Monday, July 22, 2013

Iceland by Food

At last, the grand vacation is over, as I am on a train hurdling towards Providence and scrapping together an article about Iceland for my job council's monthly newsletter.  I'm weighing the options as to what to write about, and none of them seem particularly interesting. Most of what remains of the trip lies in the Lululemon grocery bag of candy and cookies for coworkers and loads of pictures (in addition to the mounds of luggage in my possession today).  Let's be honest here, I've never been terribly good at being an efficient packer, but pictures of what I ate always made a compact souvenir.

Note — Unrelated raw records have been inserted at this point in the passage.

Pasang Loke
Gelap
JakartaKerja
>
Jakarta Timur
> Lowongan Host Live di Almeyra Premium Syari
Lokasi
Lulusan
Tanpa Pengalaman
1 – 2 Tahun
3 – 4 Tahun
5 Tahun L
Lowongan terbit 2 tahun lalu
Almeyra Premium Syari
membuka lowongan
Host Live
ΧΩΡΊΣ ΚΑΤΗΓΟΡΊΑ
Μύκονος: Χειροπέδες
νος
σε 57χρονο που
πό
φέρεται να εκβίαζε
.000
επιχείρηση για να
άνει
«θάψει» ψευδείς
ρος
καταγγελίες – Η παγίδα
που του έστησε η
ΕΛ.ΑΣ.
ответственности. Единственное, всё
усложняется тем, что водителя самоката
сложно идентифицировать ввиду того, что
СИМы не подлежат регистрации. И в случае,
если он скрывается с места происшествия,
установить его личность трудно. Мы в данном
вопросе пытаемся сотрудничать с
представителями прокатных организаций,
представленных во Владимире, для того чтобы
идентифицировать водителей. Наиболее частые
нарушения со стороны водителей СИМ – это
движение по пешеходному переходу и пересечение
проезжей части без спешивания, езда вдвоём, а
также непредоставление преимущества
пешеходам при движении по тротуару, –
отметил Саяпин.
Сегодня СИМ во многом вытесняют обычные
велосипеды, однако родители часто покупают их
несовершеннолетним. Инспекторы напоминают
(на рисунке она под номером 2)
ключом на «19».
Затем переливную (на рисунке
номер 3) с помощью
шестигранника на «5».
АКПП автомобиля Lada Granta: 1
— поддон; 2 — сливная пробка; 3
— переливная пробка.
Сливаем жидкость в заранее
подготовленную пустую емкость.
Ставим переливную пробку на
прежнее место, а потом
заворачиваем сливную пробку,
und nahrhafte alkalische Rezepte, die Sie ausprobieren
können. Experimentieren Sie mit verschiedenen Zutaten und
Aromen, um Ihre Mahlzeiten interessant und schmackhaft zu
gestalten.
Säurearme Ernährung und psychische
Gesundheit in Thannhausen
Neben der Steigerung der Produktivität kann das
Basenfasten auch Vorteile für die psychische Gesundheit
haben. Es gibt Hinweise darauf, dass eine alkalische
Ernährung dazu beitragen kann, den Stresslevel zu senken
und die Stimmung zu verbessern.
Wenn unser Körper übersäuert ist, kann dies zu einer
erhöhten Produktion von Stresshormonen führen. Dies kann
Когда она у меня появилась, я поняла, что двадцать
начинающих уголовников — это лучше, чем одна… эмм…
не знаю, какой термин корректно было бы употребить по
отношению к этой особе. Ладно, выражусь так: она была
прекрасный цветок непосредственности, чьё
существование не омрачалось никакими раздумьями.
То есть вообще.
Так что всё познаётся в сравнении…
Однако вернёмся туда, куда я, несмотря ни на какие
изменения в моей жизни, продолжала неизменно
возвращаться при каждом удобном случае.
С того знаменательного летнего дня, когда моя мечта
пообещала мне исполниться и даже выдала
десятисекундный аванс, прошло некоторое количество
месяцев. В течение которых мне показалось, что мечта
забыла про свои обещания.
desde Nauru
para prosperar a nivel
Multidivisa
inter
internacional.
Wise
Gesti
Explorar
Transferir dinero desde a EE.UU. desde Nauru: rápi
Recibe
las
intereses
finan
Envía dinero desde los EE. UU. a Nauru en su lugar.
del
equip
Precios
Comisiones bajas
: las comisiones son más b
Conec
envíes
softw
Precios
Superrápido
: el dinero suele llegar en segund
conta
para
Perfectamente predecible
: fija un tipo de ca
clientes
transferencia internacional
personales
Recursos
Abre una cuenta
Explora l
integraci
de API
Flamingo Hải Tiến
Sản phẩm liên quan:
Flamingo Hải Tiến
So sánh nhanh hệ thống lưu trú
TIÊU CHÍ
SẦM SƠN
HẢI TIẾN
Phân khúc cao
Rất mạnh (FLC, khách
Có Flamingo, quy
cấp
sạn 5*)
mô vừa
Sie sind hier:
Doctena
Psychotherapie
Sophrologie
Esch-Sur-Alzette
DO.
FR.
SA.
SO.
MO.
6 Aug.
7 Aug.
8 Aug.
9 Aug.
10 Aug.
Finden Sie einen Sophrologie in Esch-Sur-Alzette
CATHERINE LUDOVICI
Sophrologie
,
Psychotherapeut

Here's what I can deduce about the culinary scene in Iceland in so few words:  seafood, soup, Skyr, and super expensive.  Early on in the trip, Kalie and I learned the hard way that eating cheaply in Iceland was nearly impossible.  The average "decent" meal went for over 2500+ krona at least (about $20).  After gutting out loads of cash on a car and a hotel, it made it a little harder.  The bright side?  When you're cold and hungry, you get satisfied easily by soup and sandwiches, and then when you finally get sick of that, you spoil yourself regardless.
The cost efficient comprised of delicious lamb soups in Gullfoss' park cafeteria, which served all-you-can-eat soup and bread for about $15, to a beautiful egg sandwich at a gas station outside of Skaftafell National Park.  For breakfast, we dined on Trader Joe's/Whole Foods granola bars from home, and along with the national food of Iceland, Skyr, a yogurt.
When we did spoil ourselves, we had whale kabobs and lobster soup at a shack in Reykjavik called the Sea Baron.  My personal food-related highlight had to be the Belgian waffles with rhubarb jam, chocolate and whipped cream with a latte at Tíu Dropar.  Assuredly, I will continue having dreams of that meal for the rest of my life.